Wer sich selber finden will landet auf Landingpages anderer die bezahlen.

Schaut man sich die Suchergebniss mal genauer an. Die sind nicht wirklich gut. Jeder 2 Eintrag Werbung, jeder 3 uraltes Zeig und der Rest ist Schrott

An Anfang war Google cool – bald erfolgt die Ablösung

Antworten
Stefan

Google löst die Probleme der Werbewirtschaft … und ist erfolgreich. dito facebook.
Ist das Nachahmenswert? Nein.

Antworten
Robert

„Löst die Probleme anderer“! Das Ergebnis sehen wir im Netz. Jeder ist ein Experte für irgendetwas. Überall werden einfache Lösungen für komplexe Probleme feil geboten.
„Erfahrung und Ausbildung zählen nichts mehr“. Im Internet präsentieren sich zu Hauf angebliche Problemlöser, die über ein selbstüberschätzendes Mindset und eine Expertise eines gelesenen Buchs zu ihrem Thema verfügen.

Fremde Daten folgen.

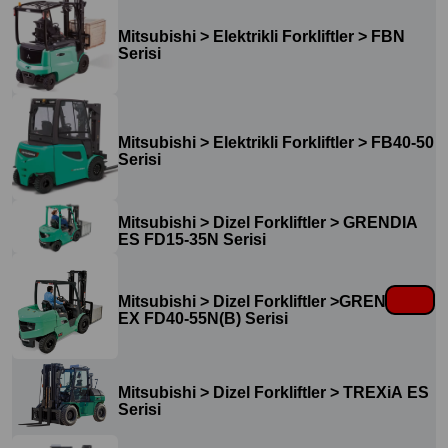
Mitsubishi > Elektrikli Forkliftler > FBN
Serisi
Mitsubishi > Elektrikli Forkliftler > FB40-50
Serisi
Mitsubishi > Dizel Forkliftler > GRENDIA
ES FD15-35N Serisi
Mitsubishi > Dizel Forkliftler >GRENDIA
EX FD40-55N(B) Serisi
Mitsubishi > Dizel Forkliftler > TREXiA ES
Serisi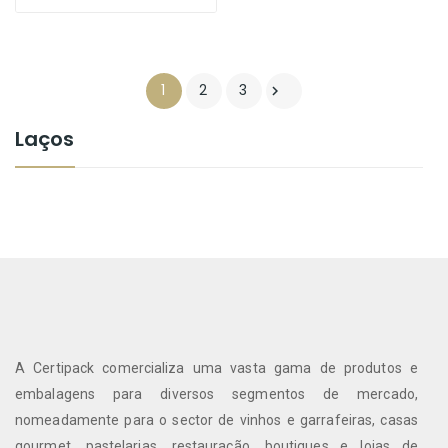
1
2
3

Laços
A Certipack comercializa uma vasta gama de produtos e
embalagens para diversos segmentos de mercado,
nomeadamente para o sector de vinhos e garrafeiras, casas
gourmet, pastelarias, restauração, boutiques e lojas de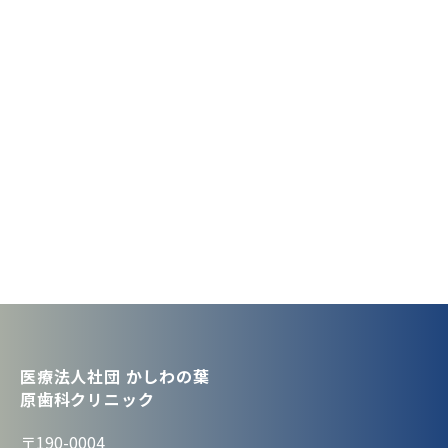
医療法人社団 かしわの葉
原歯科クリニック
〒190-0004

Es wird soviel Müll als Expertise verkauft. In meinem Bereich Online-Marketing ,stehen einem wirklich die Haare zu berge!
Und dann ist der ganze Web-Content durch den google*schen Zwang zur Suchmaschinenoptimierung alles in einem Mainstream-Laber-Blog-Einheitsgrau, gekrönt mit einer 3-Schritte-Anleitung verpackt.
Google ist maßgeblich dafür verantwortlich, dass die wunderbare Erfindung des Internets zu einer werbeverseuchten Problemlösemaschine, die jedes erdenkliche menschliche Problem in „3 einfachen Schritten“ lösen will, mutiert ist.
Als Insider der Online-Marketing Branche könnte ich Dinge erzählen, von denen der gewöhnliche User noch nicht im entferntesten ein Ahnung hat, wie er im Netz zum Deppen gemacht wird.

Lasst uns ein neues, besseres und menschlicheres Internet bauen!